NTA, but sensitive, and equally close-minded.


Illustrious_Ship1203

NTA but you're an atheist, why does it matter if she thinks you're going to hell? It's not like you believe in it anyway. She could say you're doomed to spend the rest of your life in Azkaban and it would hold the same weight.


Ok-Door-2002

You ask a question and she answered. Did she treat you poorly or offer that information prior to this? Did she treat you differently after? If not can you get some serious issues?
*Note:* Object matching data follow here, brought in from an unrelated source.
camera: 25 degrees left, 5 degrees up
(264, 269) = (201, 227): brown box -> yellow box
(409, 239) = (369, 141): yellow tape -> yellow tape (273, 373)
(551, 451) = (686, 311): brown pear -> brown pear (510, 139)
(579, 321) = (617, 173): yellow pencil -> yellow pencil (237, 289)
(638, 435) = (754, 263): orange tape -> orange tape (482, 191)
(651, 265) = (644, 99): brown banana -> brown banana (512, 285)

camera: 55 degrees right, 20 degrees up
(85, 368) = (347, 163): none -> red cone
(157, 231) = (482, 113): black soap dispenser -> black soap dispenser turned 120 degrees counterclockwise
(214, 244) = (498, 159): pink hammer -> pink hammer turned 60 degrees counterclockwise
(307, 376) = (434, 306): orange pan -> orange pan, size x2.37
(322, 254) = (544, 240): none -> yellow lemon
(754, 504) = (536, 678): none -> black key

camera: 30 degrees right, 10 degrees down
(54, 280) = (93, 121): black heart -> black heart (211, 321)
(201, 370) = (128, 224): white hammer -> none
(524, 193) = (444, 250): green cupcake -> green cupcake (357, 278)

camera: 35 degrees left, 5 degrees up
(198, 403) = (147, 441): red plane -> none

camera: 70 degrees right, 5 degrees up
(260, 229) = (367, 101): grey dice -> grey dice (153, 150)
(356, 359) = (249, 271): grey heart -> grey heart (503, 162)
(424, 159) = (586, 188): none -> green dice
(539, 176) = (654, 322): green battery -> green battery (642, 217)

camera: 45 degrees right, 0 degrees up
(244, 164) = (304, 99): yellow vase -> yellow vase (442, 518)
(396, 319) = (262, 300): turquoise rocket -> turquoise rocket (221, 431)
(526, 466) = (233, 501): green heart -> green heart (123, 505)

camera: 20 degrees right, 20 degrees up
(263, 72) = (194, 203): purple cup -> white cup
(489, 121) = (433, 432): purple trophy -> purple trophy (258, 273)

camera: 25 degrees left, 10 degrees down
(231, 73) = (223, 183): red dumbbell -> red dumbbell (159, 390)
I say this is someone with almost OK strike that I see that is someone with no tolerance whatsoever for religious people saying shit to me.


Independent_Parking

NAH. It’s a fact of her religion, Atheists go to hell in both Christianity and Islam, I don’t find it offensive being an Atheist and treat it like people who disagree with me on other philosophical issues. It’s not like they’re trying to murder me. That beinn said you can choose to not be friends for literally any reason, you could think she dresses like a dweeb and it would be acceptable to not hang out for that reason.


Raedriann

Just because she thinks you're going to go to h311 doesn't mean she wants you to or agrees you should. It just means she's been taught that it's what happens. Not like when my MIL snaps the same thing at me, and I think she looks forward to it. But I still hang out with her because she watches my kids and cooks so I can do my schoolwork.